The only thing more stunning than the rise to the heights of state power of Egypt’s Muslim Brotherhood is the swiftness of its fall. The newest blow came on Monday, when the Cairo court for urgent matters announced a comprehensive ban on ‘all activities’ by the Brotherhood, while the majority of the organisation’s leadership remain in police custody and its assets are frozen.
The military’s ousting of President Mohamed Morsi on July 3, and its continuous assault on the group ever since, are open to conflicting interpretations. From the Brotherhood’s viewpoint they signal the resurrection of the military dictatorship that Egyptians sought to overthrow during the January 25 uprising. Yet this narrative, which paints the Brotherhood as a champion of democracy and an innocent victim of state aggression, fails to acknowledge the ways the group contributed to its own demise. It says nothing about the millions of people who signed petitions and took to the streets to demand Morsi’s resignation in June. And fails to mention that by voluntarily stepping down Morsi could have resolved the crisis without violence, but chose instead to remain defiant.
Yet the narrative advanced by the military and other representatives of the State establishment is even more flawed. Since Morsi’s ousting, Brotherhood members have been denounced as terrorists who threaten Egypt’s national security, a characterisation used to justify the killing and maiming of unarmed men, women and children at protest sites around the country. Contrary to its portrayal in state propaganda, the Brotherhood is not a monolith but an umbrella organisation encompassing a wide range of opinion. Some younger members have begun to circulate petitions demanding that the senior leaders resign, arguing that their hubris and misjudgment set the Brotherhood on a collision course with other groups in society and that, by remaining defiant in the face of overwhelming opposition, they put its members in harm’s way.

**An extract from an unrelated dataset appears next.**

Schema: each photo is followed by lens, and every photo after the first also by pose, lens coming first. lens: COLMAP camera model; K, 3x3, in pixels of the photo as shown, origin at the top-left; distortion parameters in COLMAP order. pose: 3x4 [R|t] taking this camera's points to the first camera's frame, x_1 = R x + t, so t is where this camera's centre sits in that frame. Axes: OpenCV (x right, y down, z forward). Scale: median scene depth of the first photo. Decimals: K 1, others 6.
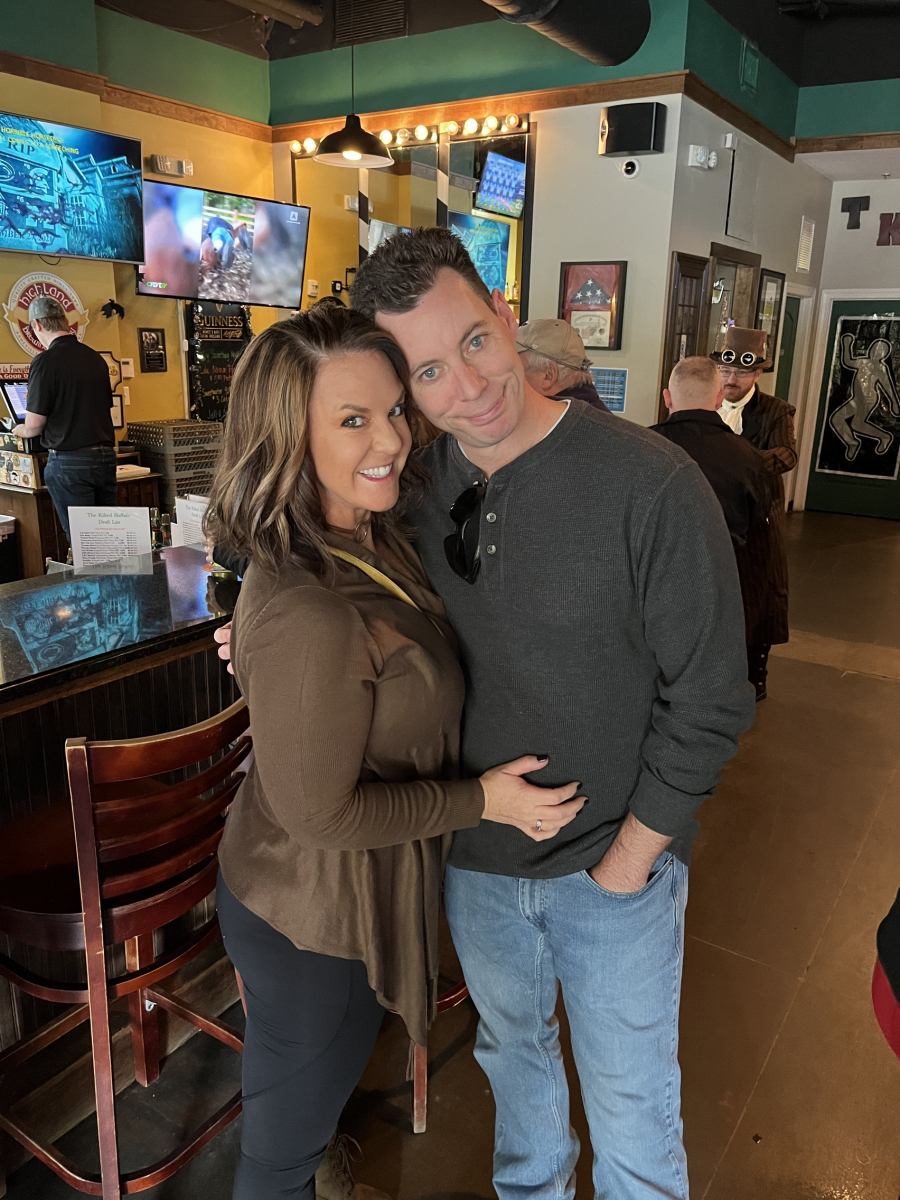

It is unlikely that the old guard will acknowledge its mistakes and initiate a major course correction, particularly when so many of them are in jail or on the run. In the meantime, Egypt’s new military-backed leaders should be mindful of the fact that demonising the Brotherhood and banning the group are likely to hamper the cause of those calling for its reform and so undermine the prospects for the healthy re-integration of mainstream Islamists into Egypt’s political system.